This time the sniffle worked its way through the cushions of her bosom and exploded tinily at her nose.

Mary Ann Carthington crooned back sympathetically. “Shall I ring for the jumper, Mrs. Brucks?”

“I’m crazy?” Mrs. Brucks shot back at her angrily. “A little walk down the hall, I need that headache-maker? A little walk I can walk.”
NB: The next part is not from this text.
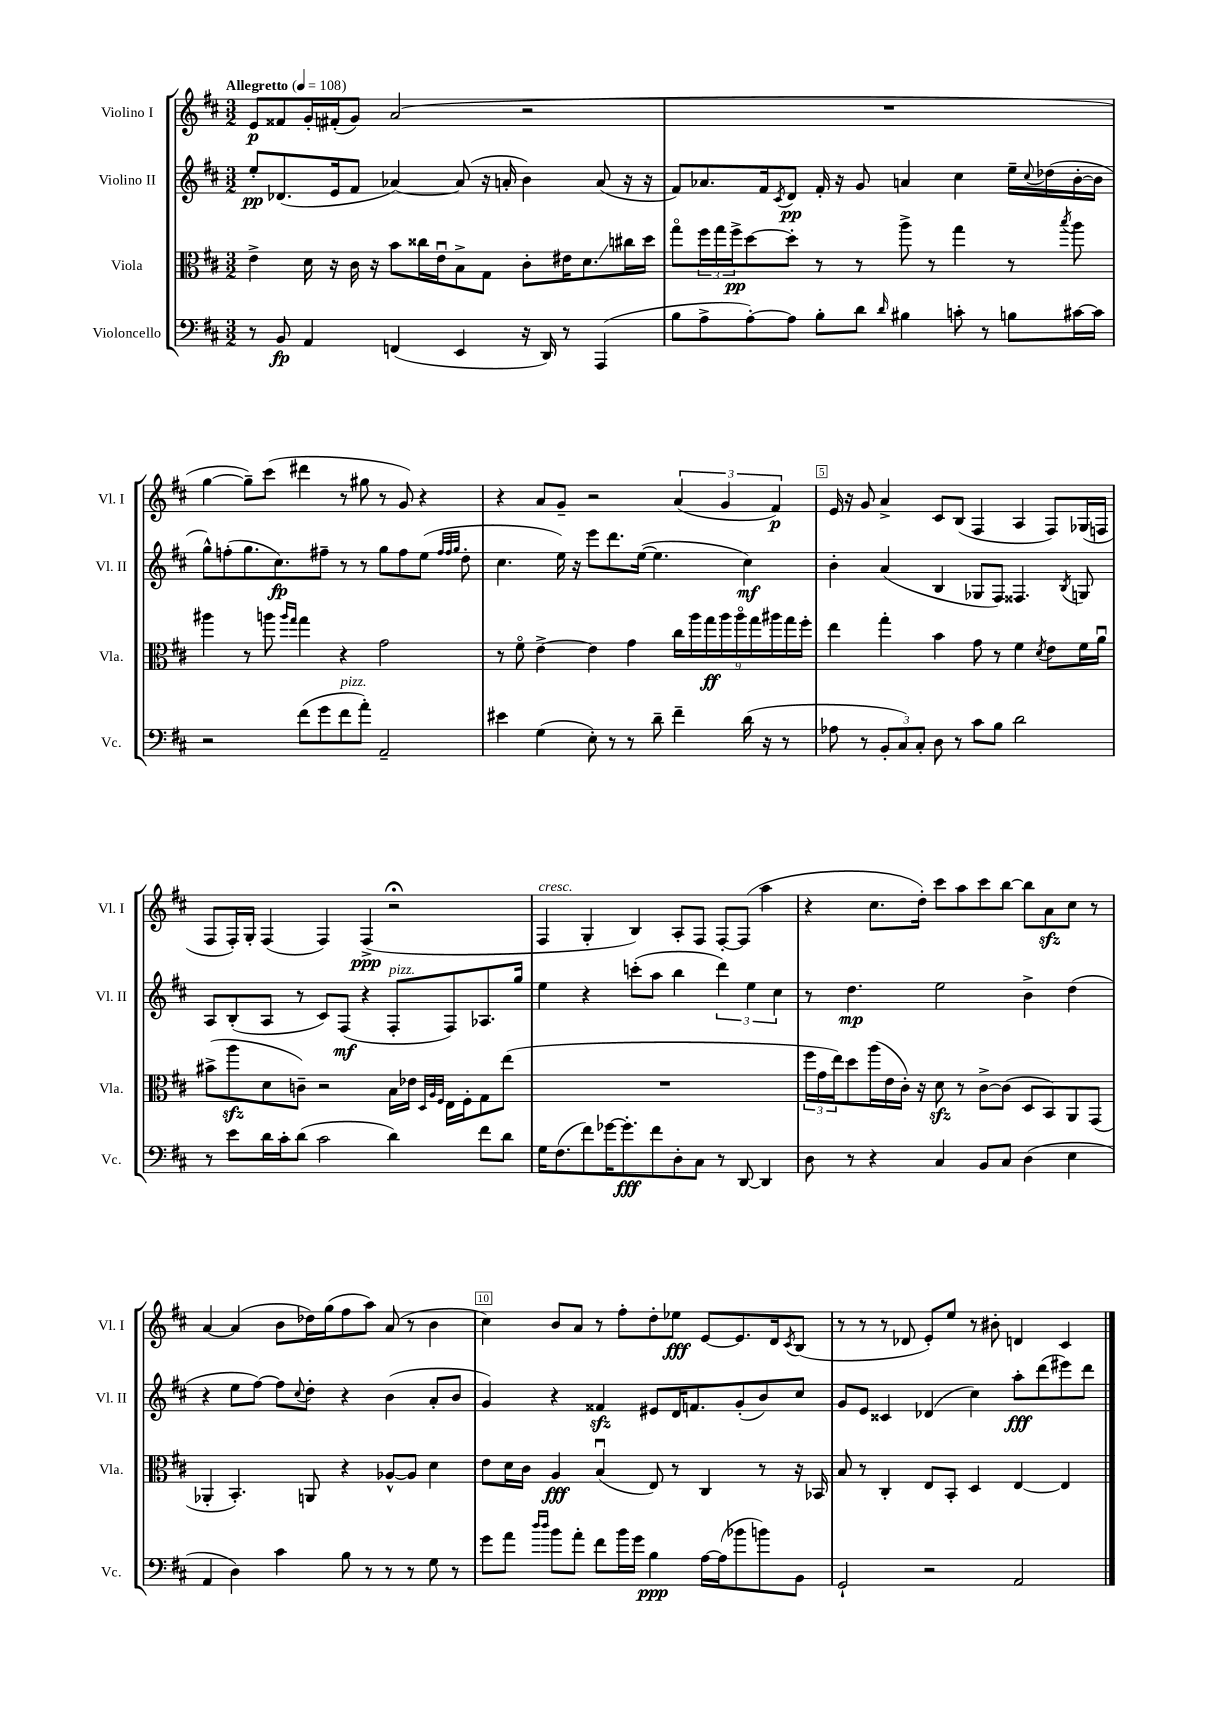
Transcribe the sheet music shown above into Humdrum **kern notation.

She started for the door rapidly before the girl could summon the upsetting device which exploded you from one place to another and left you with your head swimming and your stomach splashing. But she paused for a moment and took a last wistful look at the room before leaving it. While it was by no means a cozy five-room apartment in the Bronx, she’d spent almost every minute of her two weeks in the future here, and for all of its peculiar furniture and oddly colored walls, she hated to leave it. At least here nothing rippled along the floor, nothing reached out from the walls; here was as much sanity as you could find in the twenty-fifth century.
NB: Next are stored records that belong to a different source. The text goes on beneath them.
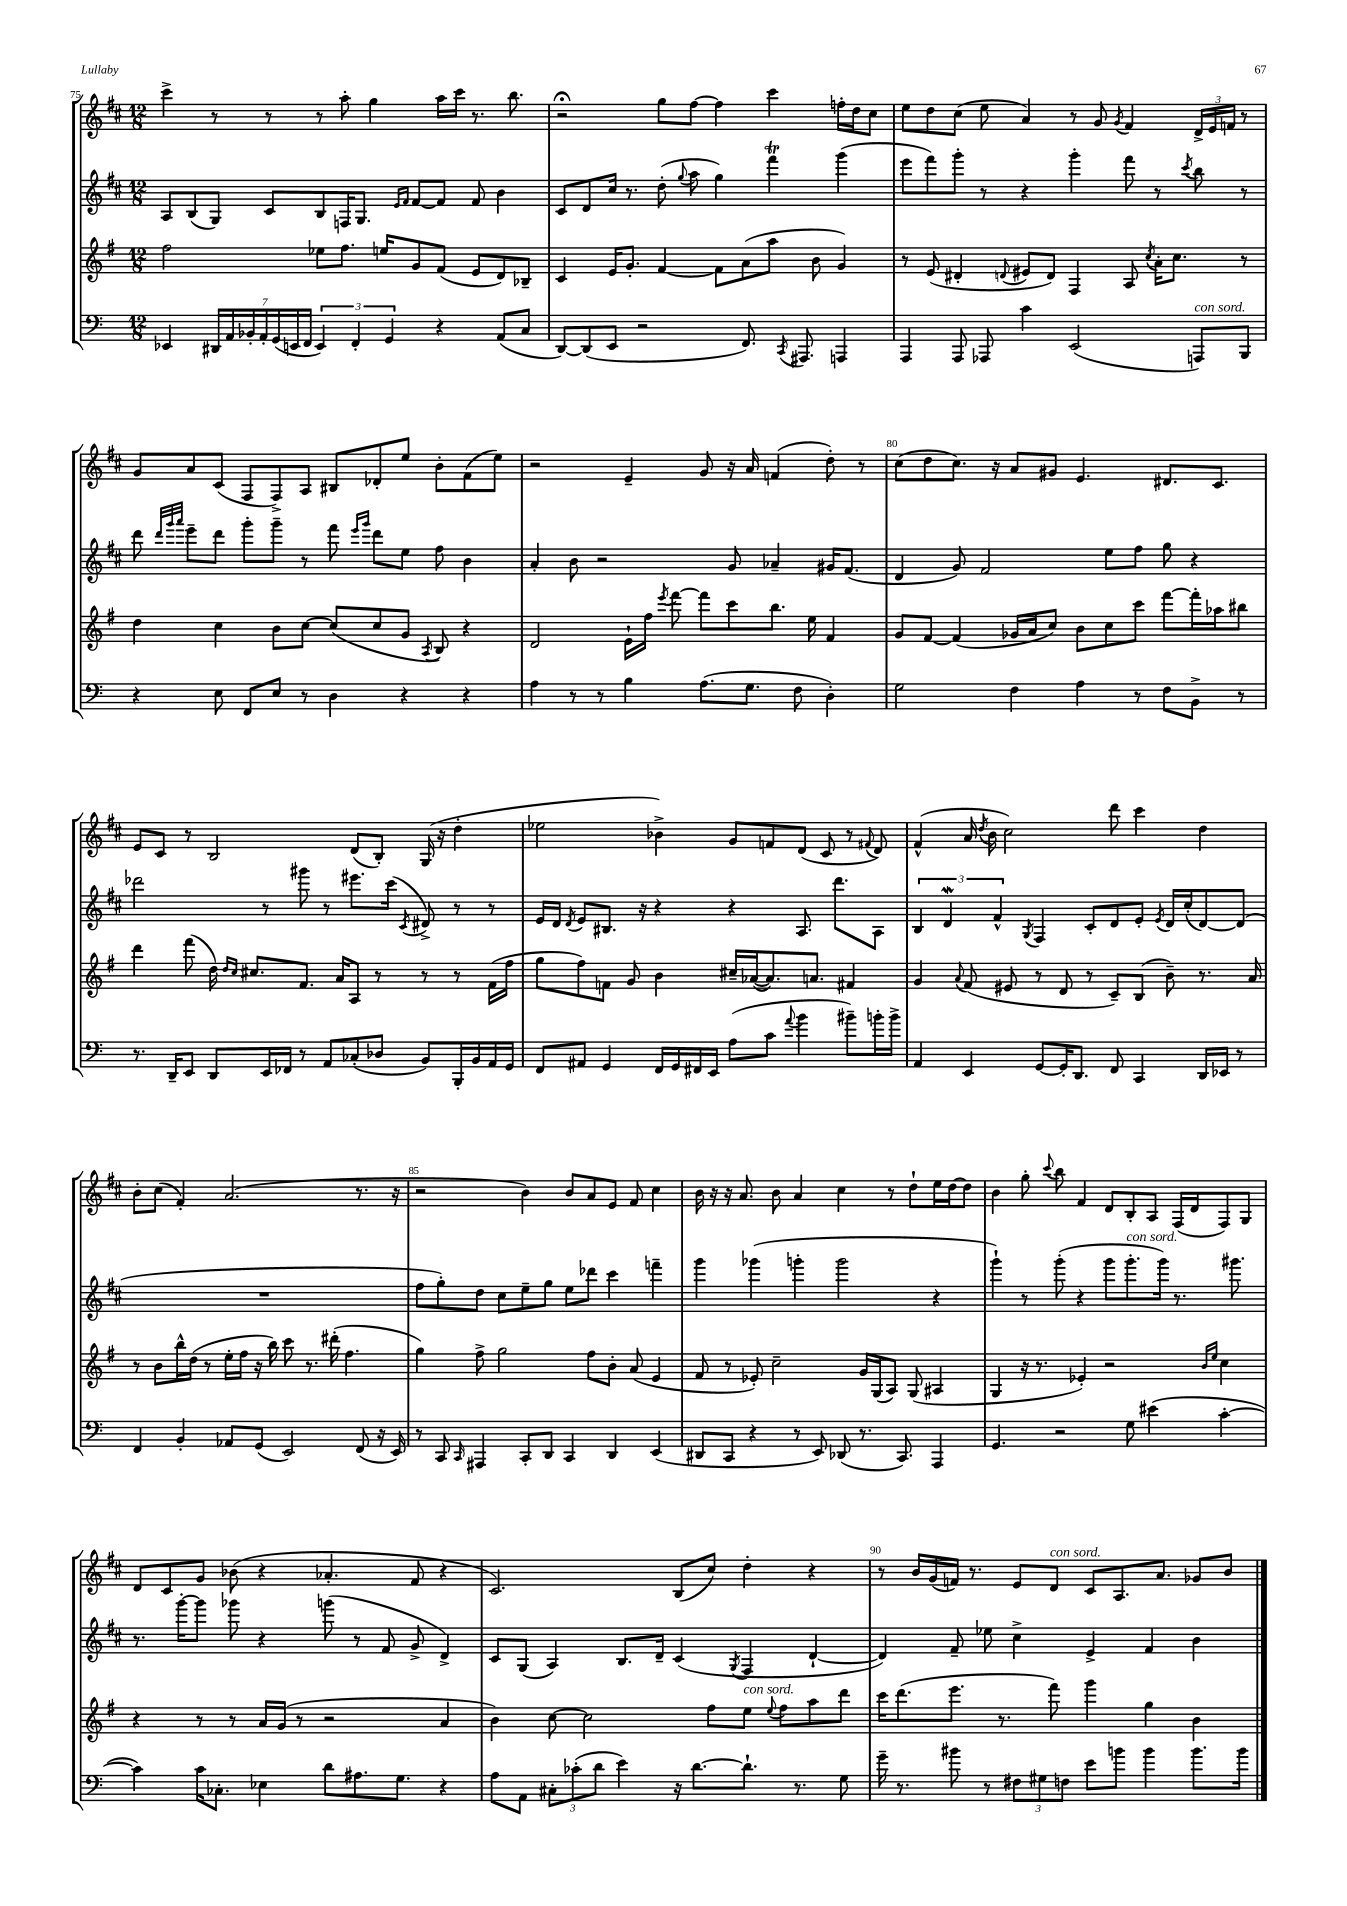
<<
\new StaffGroup <<
\new Staff = "s0" {
    \clef treble \key d \major \numericTimeSignature \time 12/8
    \autoBeamOff cis'''4-> r8 r8 r8 a''8-. g''4 a''16[ cis'''16] r8. b''8. |
    r2\fermata g''8[ fis''8]~ fis''4 cis'''4 f''16[-. d''16 cis''8] |
    e''8[ d''8 cis''8]( e''8 a'4) r8 g'8 \acciaccatura { g'8 } fis'4 \tuplet 3/2 { d'16[-> e'16 f'16] } r8 |
    g'8[ a'8 cis'8]( fis8[ fis8->) a8] bis8[ des'8-. e''8] b'8[-. fis'8( e''8]) |
    r2 e'4-- g'8 r16 a'16 f'4( d''8-.) r8 |
    cis''8[( d''8 cis''8.]) r16 a'8[ gis'8] e'4. dis'8.[ cis'8.] |
    e'8[ cis'8] r8 b2 d'8[( b8]-.) g16( r16 d''4-. |
    ees''2 bes'4->) g'8[ f'8 d'8]( cis'8 r8 \appoggiatura { fis'8 } d'8) |
    fis'4-^( a'16 \acciaccatura { d''8 } b'16 cis''2) d'''8 cis'''4 d''4 |
    b'8[-. cis''8]( fis'4-.) a'2.( r8. r16 |
    r2 b'4) b'8[ a'8 e'8] fis'8 cis''4 |
    b'16 r16 r16 a'8. b'8 a'4 cis''4 r8 d''8[-! e''16 d''16~ d''8] |
    b'4 g''8-. \appoggiatura { cis'''8 } b''8 fis'4 d'8[ b8-. a8] fis16[( d'16 fis8) g8] |
    d'8[ cis'8 g'8] bes'8( r4 aes'4.-. fis'8 r4 |
    cis'2.) b8[( cis''8]) d''4-. r4 |
    r8 b'16[ g'16( f'16]) r8. e'8[ d'8]^\markup { \italic "con sord." } cis'8[ a8. a'8.] ges'8[ b'8] \bar "|." |
}
\new Staff = "s1" {
    \clef treble \key d \major \numericTimeSignature \time 12/8
    \autoBeamOff a8[ b8( g8]) cis'8[ b8 f16 g8.] \grace { e'16[ fis'16] } fis'8[~ fis'8] fis'8 b'4 |
    cis'8[ d'8 cis''16] r8. d''8-.( \appoggiatura { g''8 } a''8 g''4) fis'''4\trill g'''4( |
    e'''8[ fis'''8) g'''8]-. r8 r4 g'''4-. fis'''8 r8 \acciaccatura { cis'''8 } b''8 r8 |
    d'''8 \grace { d'''32[ g'''32 a'''32] } e'''8[-- d'''8] g'''8[-. g'''8]-- r8 fis'''8 \grace { e'''16[ g'''16] } d'''8[ e''8] fis''8 b'4 |
    a'4-. b'8 r2 g'8 aes'4-- gis'16[ fis'8.]( |
    d'4 g'8) fis'2 e''8[ fis''8] g''8 r4 |
    des'''2 r8 gis'''8 r8 eis'''8.[ cis'''16]( \acciaccatura { cis'8 } dis'8->) r8 r8 |
    e'16[ d'16] \acciaccatura { d'8 } e'8[ bis8.] r16 r4 r4 a8. d'''8.[ a8] |
    \tuplet 3/2 { b4 d'4\mordent fis'4-^ } \acciaccatura { g8 } fis4 cis'8[-. d'8 e'8]-. \acciaccatura { e'8 } d'16[ cis''16-.( d'8~) d'8]( |
    R1. |
    fis''8[ g''8-.) d''8] cis''8[ e''8-- g''8] e''8[ des'''8] cis'''4 f'''4-- |
    g'''4 ges'''4( g'''4-. g'''2 r4 |
    g'''4-!) r8 g'''8-.( r4 g'''8[ g'''8.-.^\markup { \italic "con sord." } g'''16]) r8. gis'''8. |
    r8. g'''16[~-. g'''8] ges'''8 r4 g'''8( r8 fis'8 g'8-> d'4->) |
    cis'8[ g8]( a4) b8.[ d'16]-- cis'4( \acciaccatura { g8 } fis4 d'4~-! |
    d'4) fis'8-- ees''8 cis''4-> e'4-> fis'4 b'4 \bar "|." |
}
\new Staff = "s2" {
    \clef treble \key g \major \numericTimeSignature \time 12/8
    \autoBeamOff fis''2 ees''8[ fis''8.] e''16[ g'8 fis'8]( e'8[ d'8) bes8]-- |
    c'4 e'16[ g'8.]-. fis'4~ fis'8[ a'8( a''8] b'8 g'4) |
    r8 e'8( dis'4-. \appoggiatura { d'8 } eis'8[ d'8]) fis4 a8 \acciaccatura { c''8 } a'16[-. c''8.] r8 |
    d''4 c''4 b'8[ c''8]~ c''8[( c''8 g'8] \acciaccatura { a8 } b8) r4 |
    d'2 e'16[-! fis''16] \acciaccatura { e'''8 } fis'''8~ fis'''8[ c'''8 b''8.] e''16 fis'4 |
    g'8[ fis'8]~ fis'4( ges'16[ a'16 c''8]) b'8[ c''8 c'''8] fis'''8[~ fis'''16-. aes''16 bis''8] |
    d'''4 fis'''8( d''16) \grace { d''16[ c''16] } cis''8.[ fis'8.] a'16[ a8] r8 r8 r8 fis'16[( fis''16] |
    g''8[ fis''8) f'8] g'8 b'4 cis''16[-- aes'16~( aes'8.) a'8.] fis'4 |
    g'4 \appoggiatura { a'8 } fis'8( eis'8 r8 d'8 r8 c'8[--) b8]( b'8--) r8. a'16 |
    r8 b'8[ b''16-^ d''16]( r8 e''16[-. fis''16] r16 b''16) c'''8 r8. dis'''16-.( fis''4. |
    g''4) fis''8-> g''2 fis''8[ b'8]-. a'8( e'4 |
    fis'8 r8 ees'8-.) c''2-- g'16[ g16( a8]) g8( ais4 |
    g4 r16 r8. ees'4-.) r2 \grace { b'16[ e''16] } c''4 |
    r4 r8 r8 a'16[ g'16]( r8 r2 a'4 |
    b'4) c''8~ c''2 fis''8[ e''8]^\markup { \italic "con sord." } \appoggiatura { e''8 } fis''8[ a''8 d'''8] |
    c'''16[ d'''8.( e'''8.] r8. fis'''8) g'''4 g''4 b'4 \bar "|." |
}
\new Staff = "s3" {
    \clef bass \key c \major \numericTimeSignature \time 12/8
    \autoBeamOff ees,4 \tuplet 7/4 { dis,16[ a,16 bes,16-. a,16-. g,16( e,16 f,16] } \tuplet 3/2 { e,4) f,4-. g,4 } r4 a,8[( c8] |
    d,8[~) d,8( e,8] r2 f,8.) \acciaccatura { c,8 } ais,,8. a,,4 |
    a,,4 a,,8 aes,,8 c'4 e,2( a,,8[^\markup { \italic "con sord." }) b,,8] |
    r4 e8 f,8[ e8] r8 d4 r4 r4 |
    a4 r8 r8 b4 a8.[( g8.] f8 d4-.) |
    g2 f4 a4 r8 f8[ b,8]-> r8 |
    r8. d,16[-- e,8] d,8[ e,16 fes,16] r8 a,8[ ces8-.( des8] b,8[) b,,16-. b,16 a,16 g,16] |
    f,8[ ais,8] g,4 f,16[ g,16 fis,16 e,16] a8[( c'8] \appoggiatura { a'8 } b'4 bis'8[--) b'16-. b'16]-> |
    a,4 e,4 g,8[~ g,16-. d,8.] f,8 c,4 d,16[ ees,16] r8 |
    f,4 b,4-. aes,8[ g,8]( e,2) f,8( r16 e,16) |
    r8 c,8 \grace { c,16 } ais,,4 c,8[-. d,8] c,4 d,4 e,4( |
    dis,8[ c,8] r4 r8 e,8) des,8( r8. c,8.) a,,4 |
    g,4. r2 g8 eis'4( c'4~-. |
    c'4) c'16[ ces8.]-. ees4 d'8[ ais8. g8.] r4 |
    a8[ a,8] \tuplet 3/2 { cis8[-. ces'8-.( d'8] } e'4) r16 d'8.[~ d'8.]-! r8. g8 |
    g'16-- r8. bis'8 r8 \tuplet 3/2 { fis8[ gis8 f8] } e'8[ b'8] b'4 b'8.[ b'16] \bar "|." |
}
>>
>>
\layout { \context { \Score currentBarNumber = #75 \override BarNumber.break-visibility = ##(#f #t #t) barNumberVisibility = #(every-nth-bar-number-visible 5) } }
Then she swallowed hard, said “Ah-h!” with regretful finality and closed the door behind her. She walked rapidly along the corridor, being careful to stay in the exact middle, the greatest distance possible from the bumpy writhing walls on either side.

At a point in the corridor where one purple wall flowed restlessly around a stable yellow square, she stopped. She put her mouth, fixed in a scowl of distaste, to the square. “Mr. Winthrop?” she inquired tentatively.

“Well, well, if it isn’t Mrs. Brucks!” the square boomed back at her. “Long time no see. Come right in, Mrs. Brucks.”